2010-1-6 12:42| 發佈者: 济世| 查看: 1180| 評論: 0|原作者: 易富贤|來自: 易富贤网易博客

摘要: 中国缺乏形而上理念的坚守。而这种理念的坚守是人文的基础。文化是一个总体结构,不但包括形而下“用”的层面,而且还包括形而上“体”的层面。近百余年来,在西方文化冲击下,中国出现形而上文化层面的严重缺失(并 ...

 中国缺乏形而上理念的坚守。而这种理念的坚守是人文的基础。文化是一个总体结构,不但包括形而下“用”的层面,而且还包括形而上“体”的层面。近百余年来,在西方文化冲击下,中国出现形而上文化层面的严重缺失(并且还遭受批判)。尤其是改革开放以来,更是沉沦在实用主义的层面上。这是中国当代很多问题(包括人口问题)的根源。在这种实用主义的指导下,减员增效是时代的主旋律,人口分子分母论大行其道,必然通过独生子女政策减少人口以提高人均GDP,人口政策也就迟迟不动摇。如果继续这种实用主义理论,中国人口政策不会根本性改变。现在民众和人口学者都是采取实用主义态度,哪个方案越“现实”(越能取悦决策层),就都往这个方案钻,没有坚守自己的人生理念和学术理念。对理念的坚守被视为“理想派”,在崇尚实用的社会,“理想”是“不现实”和“过激”的代名词,要贬低某种观点,最好的方式就贴上“理想”的标签。为了迎合这种实用主义心理,田雪原抛出了三套“实用主义”方案,今后无论实行哪一套方案,他都“算准”了,中了六合彩。

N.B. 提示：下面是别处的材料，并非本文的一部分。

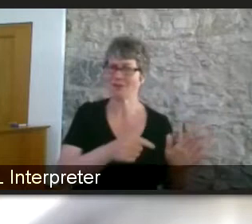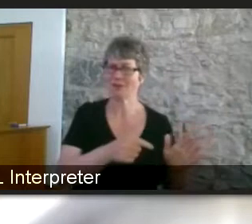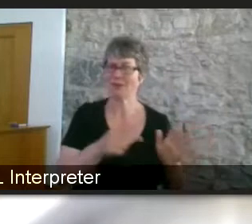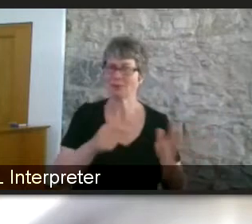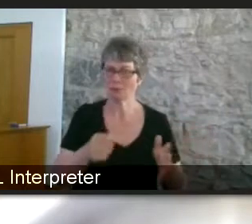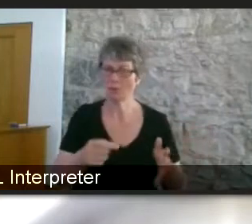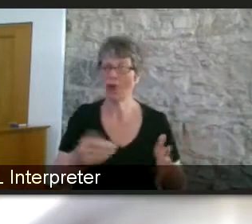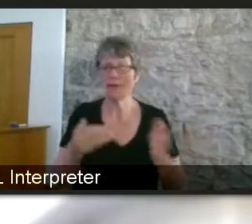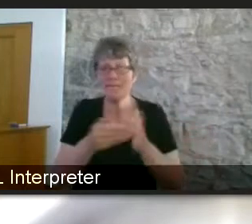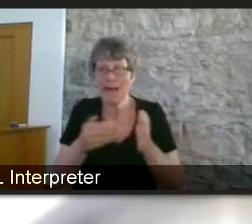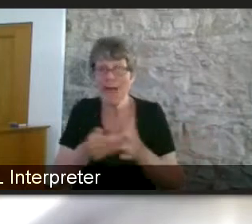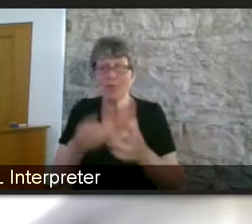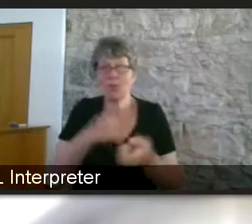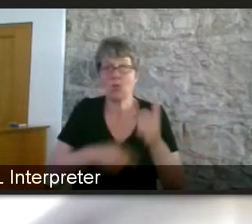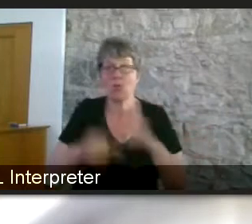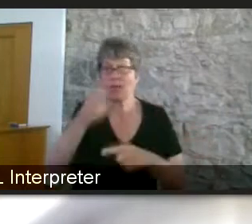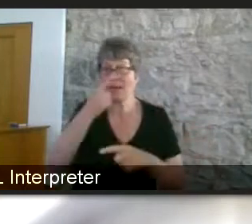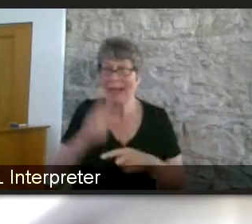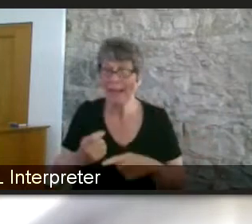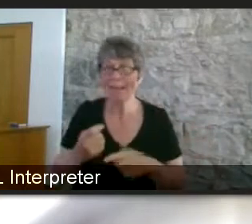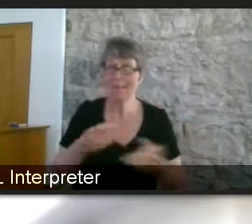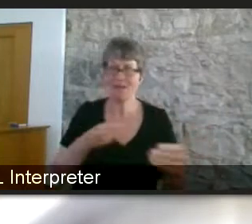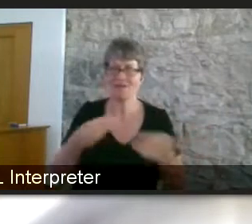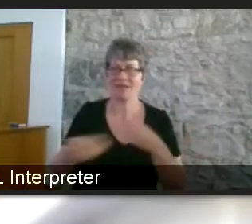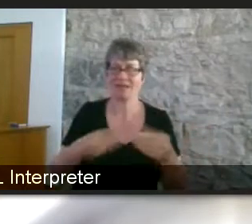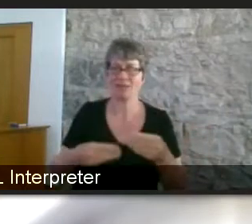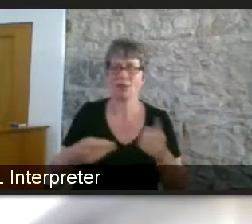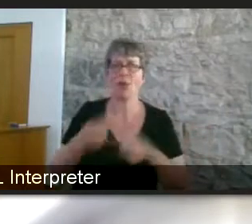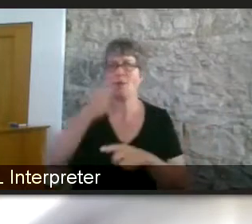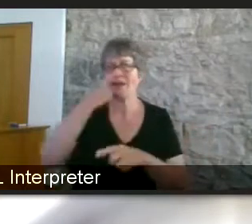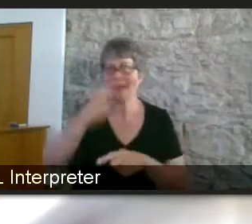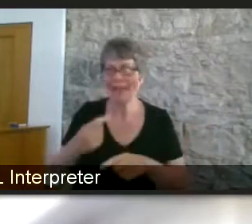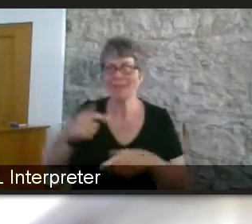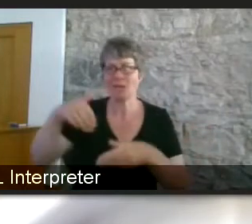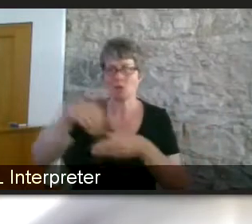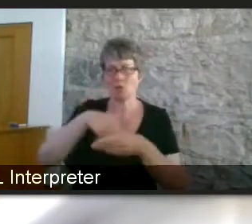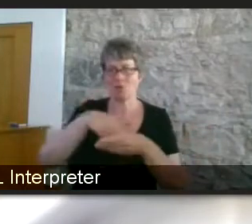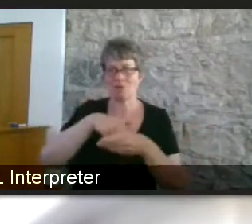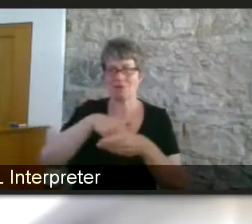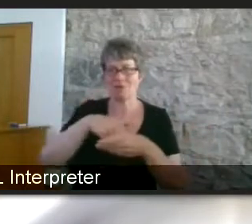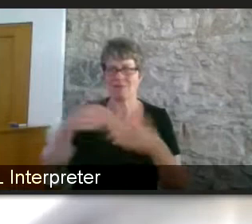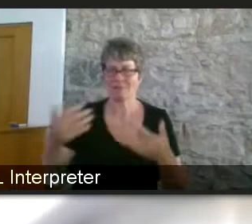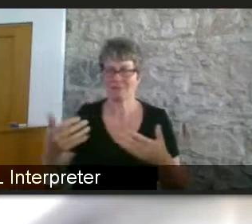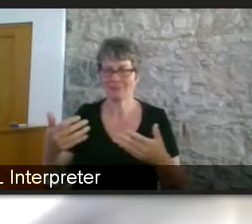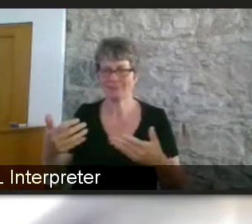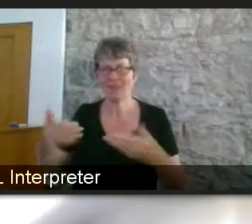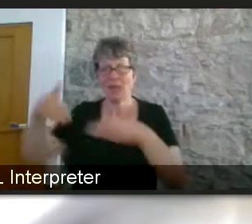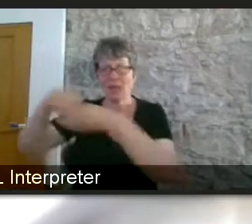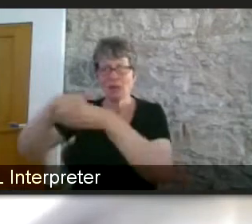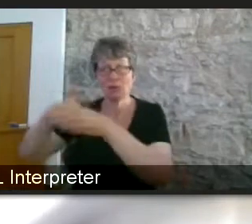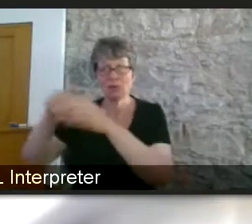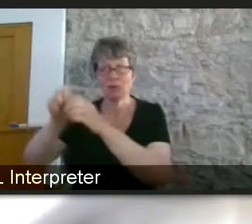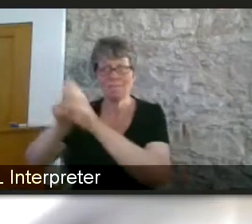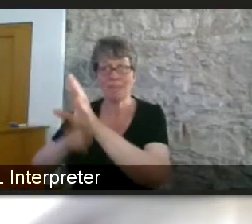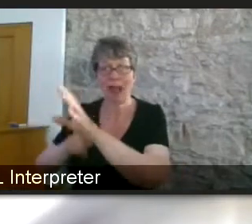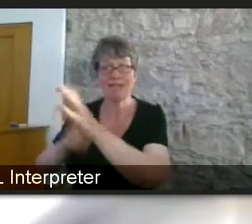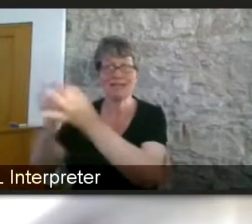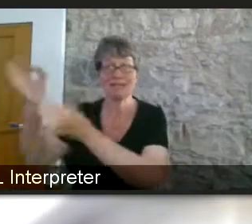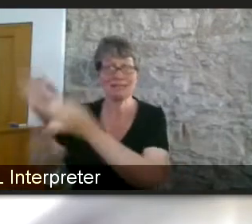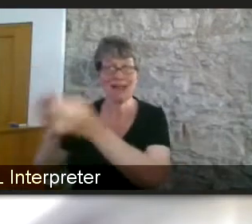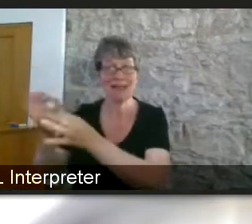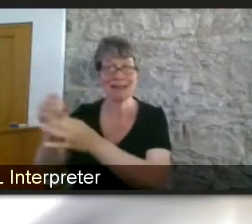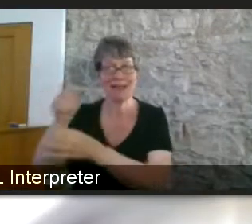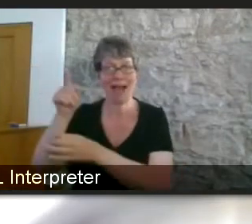and to be so inclusive this inclusion by design we got so many calls um during the pandemic about uh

很多学者抱怨知识分子的意见得不到尊重。其实只是“贫富不均”而已,总体来说,还是“专家治国”的,只是“专家建议”被少数“奏折派”学者“代表”了,而这些所谓的智囊学者根本提不出有远见的建议,又不用为自己的馊主意承担责任,却能从中谋取私利。问题来了,摇身一变,反而成为了解决问题的“能手”,将责任往决策层推,让决策层为自己的馊主意承担政治责任。比如胡鞍钢的分税制改革导致三农问题,但是他现在又以三农、四农专家自居了。田雪原是独生子女政策副总设计师,当初信誓旦旦说独生子女政策不会出现男多女少的情况,现在性别比失衡问题严重了,田雪原却提出用放开农村二胎来解决性别比失衡,全无羞耻感和内疚感,反而又成了功臣了。这些人什么智囊啊,肾囊还差不多!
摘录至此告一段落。